Diciannove Dicembre, sette meno un quarto del mattino.
Il buio sembra di cristallo, limpido e ghiacciato. Ovunque tutt'attorno le superfici degli oggetti, la strada, il fogliame mandano riflessi cristallini.
Fendo la realtà circostante lasciando la mia scia monotraccia sulla brina, la ruota davanti fa da guida per quella dietro. Plurime imbottiture antifreddo diluiscono i suoni in fruscii.
Passo da una stradina di campagna, una delle ultime superstiti tra due cascinali ai margini di altrettanti convulsi centri abitati. Settecento metri di quiete a poca distanza da una striscia di caos antelucano asfaltato e rombante.
I fanali ritagliano dall'oscurità una sagoma snella e oblunga, verticale, immobile al margine della stradina. Non ho il tempo di chiedermi cosa sia, in un istante quel gioco di ombre si anima e prende il volo.

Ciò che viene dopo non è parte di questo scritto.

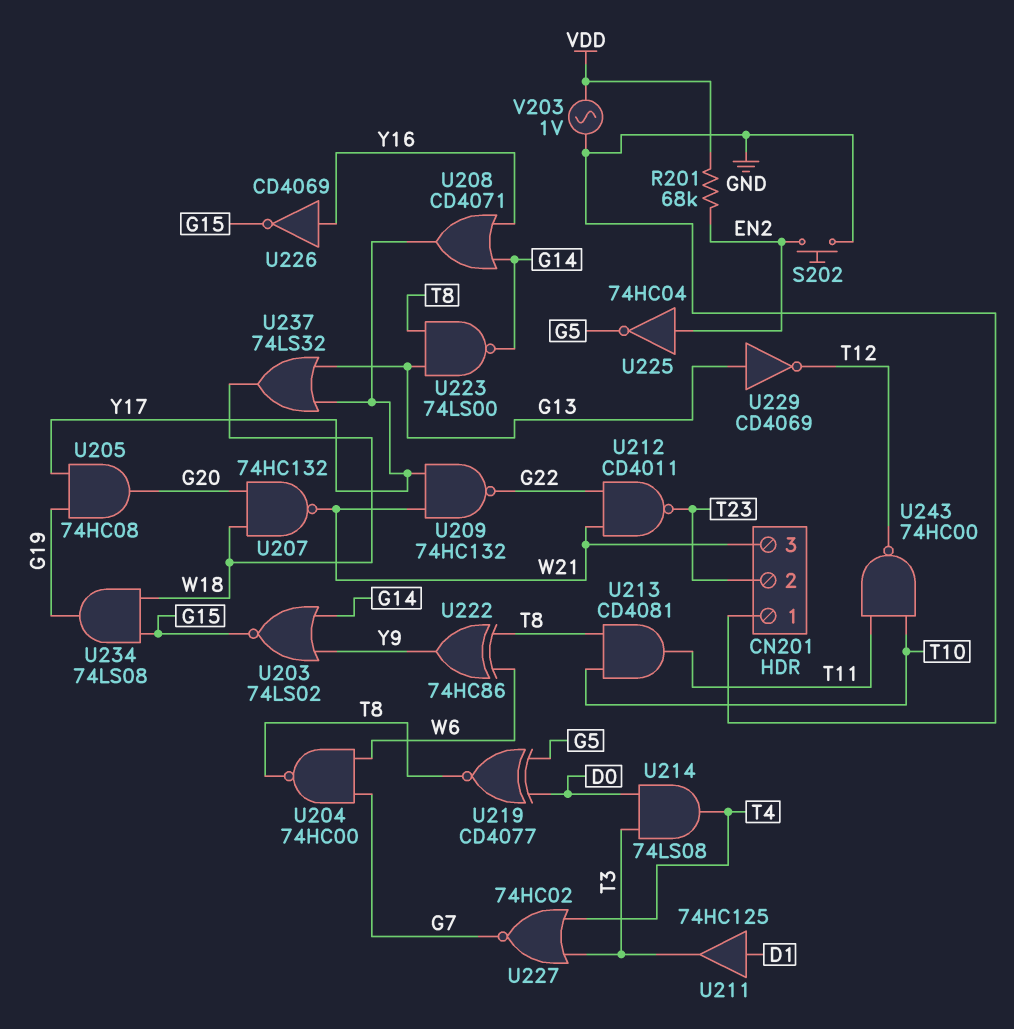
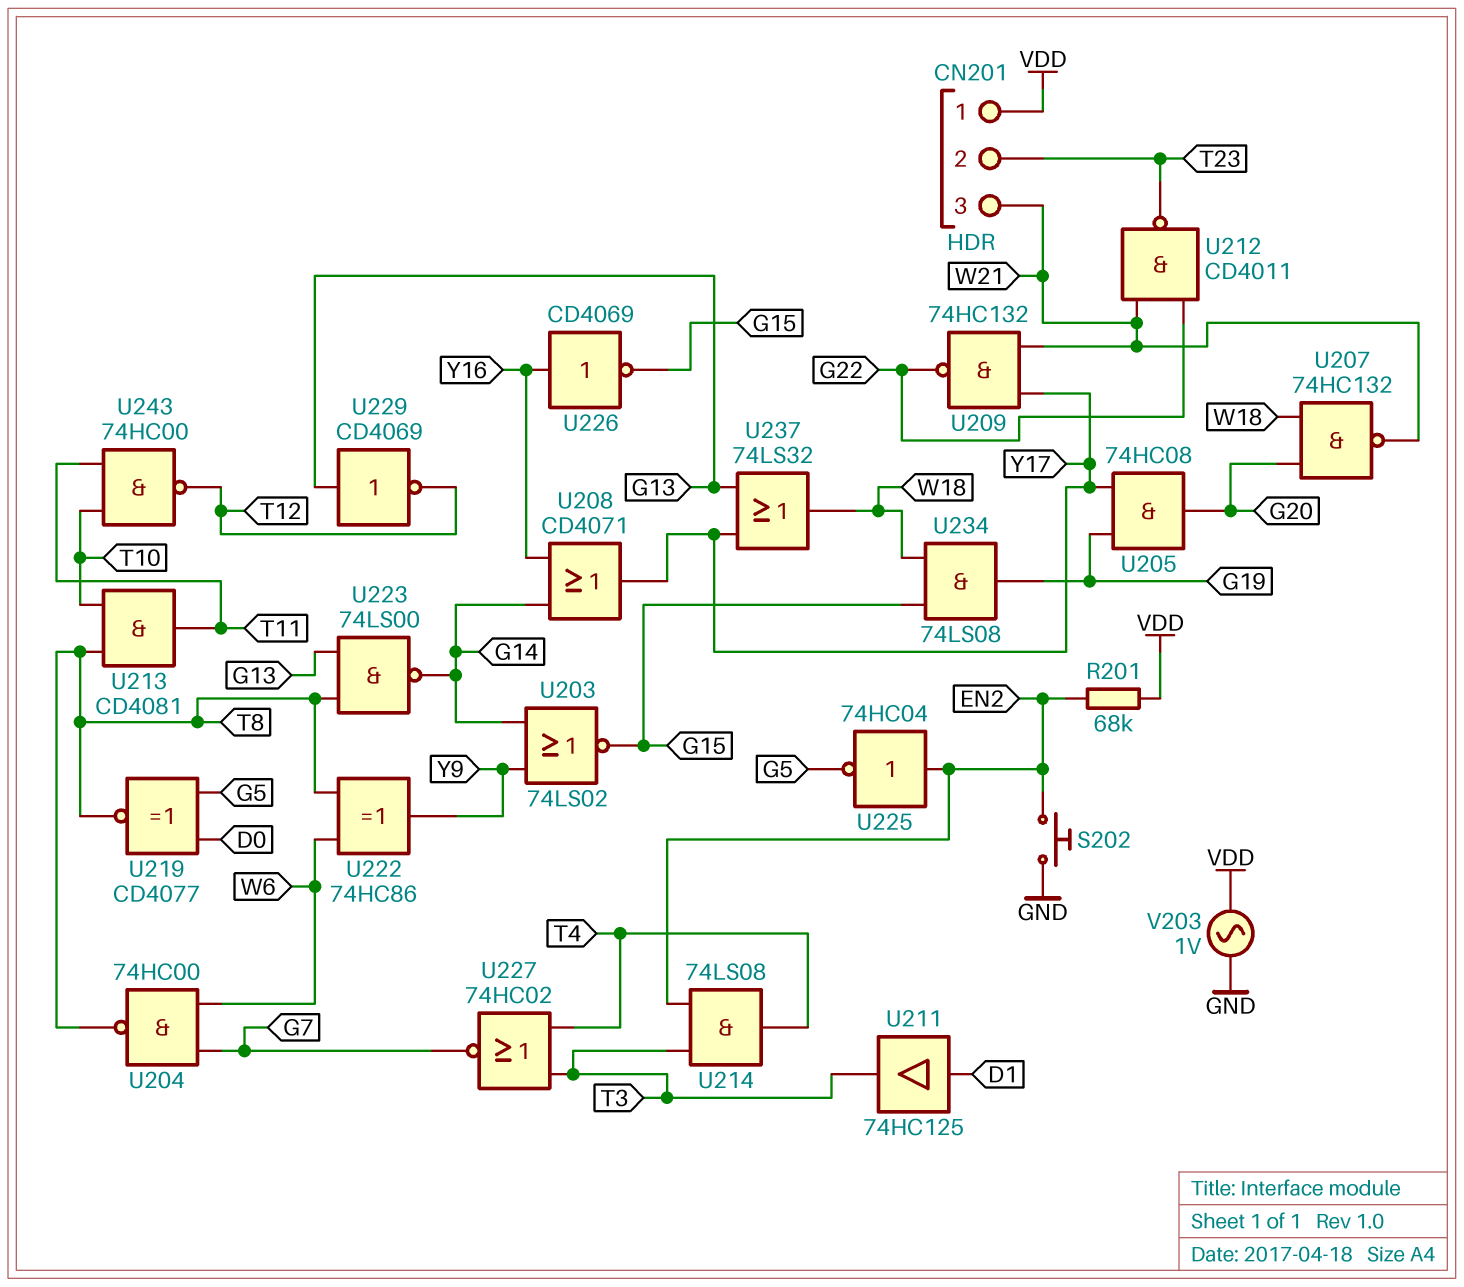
CN201 pin 1: GND -> VDD
U214: AND 74LS08 (in D0, in T3, out T4) -> AND 74LS08 (in EN2, in T3, out T4)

Mi ritrovo a pedalare affiancato a un airone cenerino, per svariate decine di metri.
Appaiati, il fluorescente ruotato e l'imponente pennuto, con indolenti movenze incastonate contro il primissimo chiarore di un'alba di zaffiro.
Lo osservo da un metro di distanza, avanzando alla stessa velocità. Nel becco serra stretto un pesce, gli ho disturbato la colazione (il pasto del mattino è il più importante di tutti).
Lentamente si solleva di quota, per seguire una curva della strada lo perdo.